The 56-year-old’s ninth — and so he promises, penultimate — film feels like the sprawling confluence of every last thread in his creative DNA: lock-jawed Westerns, splattery exploitation, sex, sideburns, Nazis, nihilists, femmes who may or may not be fatales. It’s shaggy and self-indulgent and almost scandalously long; and in nearly every moment, pretty glorious.
Michael Rougeau, “Gamespot”
Once Upon a Time in Hollywood is much more than a retelling of certain events–in fact, it fails spectacularly at being that. But it succeeds immensely at being a fairy tale–a recounting of a time and place, an attempt to capture the essence of Hollywood’s golden age, one that came to an end in 1969–but, maybe for Tarantino, never really ended at all.
Jordan Ruimy, “World of Reel”
Unlike ‘Django,’ ‘Basterds,’ and, really, any of Tararntino’s movies post-‘Jackie Brown,’ the film takes its time to build up atmosphere and character.
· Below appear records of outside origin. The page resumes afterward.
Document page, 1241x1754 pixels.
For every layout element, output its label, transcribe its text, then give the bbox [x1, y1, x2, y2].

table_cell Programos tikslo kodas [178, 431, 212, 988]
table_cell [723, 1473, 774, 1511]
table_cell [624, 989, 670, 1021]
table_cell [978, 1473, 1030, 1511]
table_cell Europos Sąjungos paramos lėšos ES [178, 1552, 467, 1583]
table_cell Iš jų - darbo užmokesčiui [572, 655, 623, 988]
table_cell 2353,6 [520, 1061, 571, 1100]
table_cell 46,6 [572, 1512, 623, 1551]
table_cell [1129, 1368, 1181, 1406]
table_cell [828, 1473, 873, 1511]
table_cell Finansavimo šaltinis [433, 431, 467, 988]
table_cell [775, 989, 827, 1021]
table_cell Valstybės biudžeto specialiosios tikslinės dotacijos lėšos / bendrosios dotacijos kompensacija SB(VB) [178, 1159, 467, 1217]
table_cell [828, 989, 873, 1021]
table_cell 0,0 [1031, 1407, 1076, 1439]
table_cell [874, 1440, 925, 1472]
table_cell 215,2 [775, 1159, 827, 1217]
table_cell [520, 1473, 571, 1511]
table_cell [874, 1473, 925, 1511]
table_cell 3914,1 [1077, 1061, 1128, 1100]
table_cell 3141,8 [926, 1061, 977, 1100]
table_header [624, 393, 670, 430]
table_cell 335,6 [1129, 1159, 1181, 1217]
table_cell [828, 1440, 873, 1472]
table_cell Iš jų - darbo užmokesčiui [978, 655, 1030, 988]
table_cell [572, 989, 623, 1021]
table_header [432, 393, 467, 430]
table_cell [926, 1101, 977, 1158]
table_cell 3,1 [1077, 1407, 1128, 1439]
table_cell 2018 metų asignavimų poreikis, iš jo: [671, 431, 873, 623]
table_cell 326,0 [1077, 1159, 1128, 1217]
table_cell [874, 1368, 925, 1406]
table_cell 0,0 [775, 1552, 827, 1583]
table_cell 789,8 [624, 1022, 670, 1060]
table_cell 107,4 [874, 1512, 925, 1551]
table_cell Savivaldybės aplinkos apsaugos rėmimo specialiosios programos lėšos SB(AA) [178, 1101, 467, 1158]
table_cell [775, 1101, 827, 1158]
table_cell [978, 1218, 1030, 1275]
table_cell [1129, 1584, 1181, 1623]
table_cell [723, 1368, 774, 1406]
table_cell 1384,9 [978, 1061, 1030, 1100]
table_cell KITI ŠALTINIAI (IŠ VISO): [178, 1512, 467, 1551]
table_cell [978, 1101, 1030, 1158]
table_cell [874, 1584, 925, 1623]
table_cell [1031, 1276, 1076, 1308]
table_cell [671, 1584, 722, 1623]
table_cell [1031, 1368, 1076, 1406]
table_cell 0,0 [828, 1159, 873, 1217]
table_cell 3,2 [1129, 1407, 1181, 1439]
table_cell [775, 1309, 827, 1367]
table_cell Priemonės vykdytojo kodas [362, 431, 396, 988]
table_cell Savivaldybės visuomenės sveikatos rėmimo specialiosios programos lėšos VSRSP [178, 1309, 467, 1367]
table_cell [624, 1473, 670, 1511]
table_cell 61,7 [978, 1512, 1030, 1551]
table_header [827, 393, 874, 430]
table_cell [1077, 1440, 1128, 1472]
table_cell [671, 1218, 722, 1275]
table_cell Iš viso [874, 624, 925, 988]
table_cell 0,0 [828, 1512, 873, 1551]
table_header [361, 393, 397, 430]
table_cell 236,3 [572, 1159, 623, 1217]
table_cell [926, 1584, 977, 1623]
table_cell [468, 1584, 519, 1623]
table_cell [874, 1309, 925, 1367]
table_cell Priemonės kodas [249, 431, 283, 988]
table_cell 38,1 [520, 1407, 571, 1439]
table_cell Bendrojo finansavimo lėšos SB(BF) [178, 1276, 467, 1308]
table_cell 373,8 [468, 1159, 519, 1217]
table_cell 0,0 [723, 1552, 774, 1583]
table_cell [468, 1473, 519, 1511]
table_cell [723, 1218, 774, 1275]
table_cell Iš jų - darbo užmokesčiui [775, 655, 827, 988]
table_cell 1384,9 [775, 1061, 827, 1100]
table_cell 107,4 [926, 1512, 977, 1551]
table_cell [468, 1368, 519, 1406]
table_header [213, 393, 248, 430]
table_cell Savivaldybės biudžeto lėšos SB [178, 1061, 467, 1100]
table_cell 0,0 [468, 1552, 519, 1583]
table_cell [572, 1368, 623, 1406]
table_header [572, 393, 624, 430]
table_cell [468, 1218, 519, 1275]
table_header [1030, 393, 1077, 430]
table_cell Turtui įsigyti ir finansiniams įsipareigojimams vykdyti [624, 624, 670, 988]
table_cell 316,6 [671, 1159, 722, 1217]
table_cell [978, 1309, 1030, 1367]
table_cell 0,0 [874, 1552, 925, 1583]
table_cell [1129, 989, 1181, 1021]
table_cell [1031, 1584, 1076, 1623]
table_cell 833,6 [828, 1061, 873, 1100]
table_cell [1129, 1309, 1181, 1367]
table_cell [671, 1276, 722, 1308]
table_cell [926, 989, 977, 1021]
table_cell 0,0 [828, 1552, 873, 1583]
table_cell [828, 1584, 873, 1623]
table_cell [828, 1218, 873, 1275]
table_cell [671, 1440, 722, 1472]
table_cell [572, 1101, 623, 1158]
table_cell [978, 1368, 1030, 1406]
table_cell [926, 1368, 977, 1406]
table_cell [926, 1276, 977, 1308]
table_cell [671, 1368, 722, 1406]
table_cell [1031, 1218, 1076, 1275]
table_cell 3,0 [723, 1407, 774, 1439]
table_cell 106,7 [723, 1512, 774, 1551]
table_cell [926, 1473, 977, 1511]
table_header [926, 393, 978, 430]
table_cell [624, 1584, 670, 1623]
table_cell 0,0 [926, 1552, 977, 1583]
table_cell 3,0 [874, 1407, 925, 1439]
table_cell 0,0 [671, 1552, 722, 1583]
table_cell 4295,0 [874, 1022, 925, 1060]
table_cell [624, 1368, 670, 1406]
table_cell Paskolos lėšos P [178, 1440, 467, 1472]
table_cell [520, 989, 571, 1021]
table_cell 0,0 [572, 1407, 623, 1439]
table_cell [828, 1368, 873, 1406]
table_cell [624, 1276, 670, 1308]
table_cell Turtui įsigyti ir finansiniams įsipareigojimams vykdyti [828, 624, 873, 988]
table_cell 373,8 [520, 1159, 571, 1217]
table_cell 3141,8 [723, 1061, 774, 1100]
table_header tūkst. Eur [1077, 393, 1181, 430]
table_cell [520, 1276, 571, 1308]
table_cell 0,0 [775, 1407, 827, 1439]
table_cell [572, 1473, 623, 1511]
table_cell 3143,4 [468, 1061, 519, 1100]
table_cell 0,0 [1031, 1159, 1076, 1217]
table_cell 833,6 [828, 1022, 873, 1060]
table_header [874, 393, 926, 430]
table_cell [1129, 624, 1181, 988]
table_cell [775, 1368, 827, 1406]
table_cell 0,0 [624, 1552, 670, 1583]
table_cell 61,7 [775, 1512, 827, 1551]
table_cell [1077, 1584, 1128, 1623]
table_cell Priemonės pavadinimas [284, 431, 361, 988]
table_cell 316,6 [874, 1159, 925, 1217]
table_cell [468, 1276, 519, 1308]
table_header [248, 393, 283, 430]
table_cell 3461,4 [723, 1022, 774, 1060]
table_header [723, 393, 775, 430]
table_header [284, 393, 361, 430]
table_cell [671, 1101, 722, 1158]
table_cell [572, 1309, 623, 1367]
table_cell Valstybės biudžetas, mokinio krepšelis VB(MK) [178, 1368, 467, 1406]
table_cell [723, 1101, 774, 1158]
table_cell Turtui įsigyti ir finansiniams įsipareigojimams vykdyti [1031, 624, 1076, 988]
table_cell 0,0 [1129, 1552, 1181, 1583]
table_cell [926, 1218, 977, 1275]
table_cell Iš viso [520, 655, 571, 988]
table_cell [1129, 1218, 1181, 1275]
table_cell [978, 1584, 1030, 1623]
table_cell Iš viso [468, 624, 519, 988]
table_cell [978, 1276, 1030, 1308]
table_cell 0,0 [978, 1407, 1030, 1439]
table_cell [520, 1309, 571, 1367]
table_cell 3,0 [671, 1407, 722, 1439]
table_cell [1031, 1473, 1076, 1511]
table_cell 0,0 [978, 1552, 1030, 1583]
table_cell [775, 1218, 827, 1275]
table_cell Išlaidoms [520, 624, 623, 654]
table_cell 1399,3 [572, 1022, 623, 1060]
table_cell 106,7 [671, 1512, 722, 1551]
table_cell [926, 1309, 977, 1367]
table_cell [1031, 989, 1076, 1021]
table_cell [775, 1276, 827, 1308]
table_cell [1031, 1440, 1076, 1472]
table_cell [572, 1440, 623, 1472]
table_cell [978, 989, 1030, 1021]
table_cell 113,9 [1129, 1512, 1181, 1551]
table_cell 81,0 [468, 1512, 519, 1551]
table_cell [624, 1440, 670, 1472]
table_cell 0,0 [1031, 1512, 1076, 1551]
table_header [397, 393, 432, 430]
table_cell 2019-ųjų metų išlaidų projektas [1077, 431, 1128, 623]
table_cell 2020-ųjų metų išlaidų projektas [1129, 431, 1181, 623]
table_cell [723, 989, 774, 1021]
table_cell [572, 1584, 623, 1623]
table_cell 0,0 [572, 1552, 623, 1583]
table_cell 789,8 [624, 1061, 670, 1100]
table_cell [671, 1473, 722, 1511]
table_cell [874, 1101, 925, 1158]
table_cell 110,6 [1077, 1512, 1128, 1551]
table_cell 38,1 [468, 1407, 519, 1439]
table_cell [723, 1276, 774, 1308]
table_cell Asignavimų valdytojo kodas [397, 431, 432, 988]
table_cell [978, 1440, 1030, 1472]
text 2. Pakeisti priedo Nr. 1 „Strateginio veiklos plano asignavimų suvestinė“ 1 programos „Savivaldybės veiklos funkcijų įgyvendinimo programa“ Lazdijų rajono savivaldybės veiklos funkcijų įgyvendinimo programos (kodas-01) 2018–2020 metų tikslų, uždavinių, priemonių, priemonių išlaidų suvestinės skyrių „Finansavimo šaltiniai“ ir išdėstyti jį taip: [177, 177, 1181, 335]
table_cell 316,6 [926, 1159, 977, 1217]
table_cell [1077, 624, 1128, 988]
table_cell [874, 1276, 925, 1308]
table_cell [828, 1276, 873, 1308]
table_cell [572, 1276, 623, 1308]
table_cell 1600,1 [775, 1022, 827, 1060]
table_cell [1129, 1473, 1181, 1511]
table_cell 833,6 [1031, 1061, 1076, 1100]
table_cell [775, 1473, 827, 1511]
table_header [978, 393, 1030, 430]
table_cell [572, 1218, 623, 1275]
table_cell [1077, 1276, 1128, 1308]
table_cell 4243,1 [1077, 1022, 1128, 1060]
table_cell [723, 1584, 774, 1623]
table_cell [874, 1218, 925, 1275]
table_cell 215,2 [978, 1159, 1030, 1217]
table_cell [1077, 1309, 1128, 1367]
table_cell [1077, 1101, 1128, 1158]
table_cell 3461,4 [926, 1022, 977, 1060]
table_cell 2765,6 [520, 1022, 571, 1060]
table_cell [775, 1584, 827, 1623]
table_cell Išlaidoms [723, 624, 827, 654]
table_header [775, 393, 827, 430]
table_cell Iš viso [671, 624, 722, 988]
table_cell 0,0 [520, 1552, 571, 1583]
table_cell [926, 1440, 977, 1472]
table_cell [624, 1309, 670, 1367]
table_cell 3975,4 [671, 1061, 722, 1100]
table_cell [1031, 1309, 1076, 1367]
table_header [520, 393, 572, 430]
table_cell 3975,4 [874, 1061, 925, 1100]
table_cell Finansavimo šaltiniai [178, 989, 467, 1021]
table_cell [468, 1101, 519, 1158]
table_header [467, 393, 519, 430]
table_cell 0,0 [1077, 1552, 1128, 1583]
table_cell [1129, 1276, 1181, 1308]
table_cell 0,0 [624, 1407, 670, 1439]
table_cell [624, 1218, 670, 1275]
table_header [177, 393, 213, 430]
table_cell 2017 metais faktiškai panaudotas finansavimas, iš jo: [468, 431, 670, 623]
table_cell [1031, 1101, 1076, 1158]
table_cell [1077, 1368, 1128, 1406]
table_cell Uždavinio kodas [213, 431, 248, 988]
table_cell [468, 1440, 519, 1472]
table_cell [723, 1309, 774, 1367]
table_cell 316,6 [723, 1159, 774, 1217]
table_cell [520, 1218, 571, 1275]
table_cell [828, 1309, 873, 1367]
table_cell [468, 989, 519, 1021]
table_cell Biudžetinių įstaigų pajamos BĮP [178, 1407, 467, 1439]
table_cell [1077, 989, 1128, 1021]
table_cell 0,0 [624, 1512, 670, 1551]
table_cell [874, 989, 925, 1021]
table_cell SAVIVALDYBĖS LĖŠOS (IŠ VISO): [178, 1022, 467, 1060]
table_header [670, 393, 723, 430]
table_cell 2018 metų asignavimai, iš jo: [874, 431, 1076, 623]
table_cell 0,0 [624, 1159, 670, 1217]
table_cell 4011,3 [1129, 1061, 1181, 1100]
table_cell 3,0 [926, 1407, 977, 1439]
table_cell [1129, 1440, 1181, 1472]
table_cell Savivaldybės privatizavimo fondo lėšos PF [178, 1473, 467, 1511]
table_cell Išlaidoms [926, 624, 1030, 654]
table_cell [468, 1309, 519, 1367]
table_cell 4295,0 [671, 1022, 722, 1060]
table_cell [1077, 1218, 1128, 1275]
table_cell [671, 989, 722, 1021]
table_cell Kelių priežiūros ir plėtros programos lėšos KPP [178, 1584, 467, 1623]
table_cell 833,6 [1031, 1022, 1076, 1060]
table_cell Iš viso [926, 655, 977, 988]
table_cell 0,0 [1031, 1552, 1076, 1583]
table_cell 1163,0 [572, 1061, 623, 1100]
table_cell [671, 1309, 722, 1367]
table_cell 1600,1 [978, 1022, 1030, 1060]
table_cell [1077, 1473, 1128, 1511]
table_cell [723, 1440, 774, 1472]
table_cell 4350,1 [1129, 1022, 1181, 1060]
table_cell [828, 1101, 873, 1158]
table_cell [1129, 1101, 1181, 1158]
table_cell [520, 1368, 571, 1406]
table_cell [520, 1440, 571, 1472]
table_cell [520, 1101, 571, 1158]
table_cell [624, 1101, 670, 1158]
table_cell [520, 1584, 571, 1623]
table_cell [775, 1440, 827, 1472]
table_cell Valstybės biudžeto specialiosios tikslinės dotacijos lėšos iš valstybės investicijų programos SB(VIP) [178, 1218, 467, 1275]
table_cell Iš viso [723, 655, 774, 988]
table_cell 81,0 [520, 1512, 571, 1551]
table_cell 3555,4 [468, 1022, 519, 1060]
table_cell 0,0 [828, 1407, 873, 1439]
This may very well irk some of his newer fans, but for all of us who fell for QT’s cinema back in the 1990s, it is an absolutely welcome, back-to-the-basics structure, juggling a mosaic of characters and story-lines and eventually stringing them together for a relentlessly playful and touching finale.
Peter Bradshaw, “The Guardian”
“Quite simply, I just defy anyone with red blood in their veins not to respond to the crazy bravura of Tarantino’s film-making, not to be bounced around the auditorium at the moment-by-moment enjoyment that this movie delivers – and conversely, of course, to shudder at the horror and cruelty and its hallucinatory aftermath.”
Charles Bramesco, “Birth.Movies.Death.”
“While Tarantino insists he’s got one more in him, there’s a part of me that believes he’d die before he’d willingly put down his camera, and the parties emerging victorious in the delirious grand finale support this much. If he’s getting ready to pack it in, though, this is how you do it. Indulge every nostalgist whim, stare at the feet, get everything you can while you can.”
Richard Lawson, Vanity Fair
“[DiCaprio and Pitt] have a beguiling chemistry. Rick and Cliff almost play as lovers–so tuned into each other, so happy just to be hangin’ out. Cliff consoles Rick’s career insecurities, while Rick takes Cliff along on his various TV shoots and other adventures. They’re a pair of pals content inside their own hazy bubble, Los Angeles sprawling around them like a hug. As they gambol along, they remain witlessly, blissfully unaware of the darkness creeping up toward them, until it’s staring them right in the face.”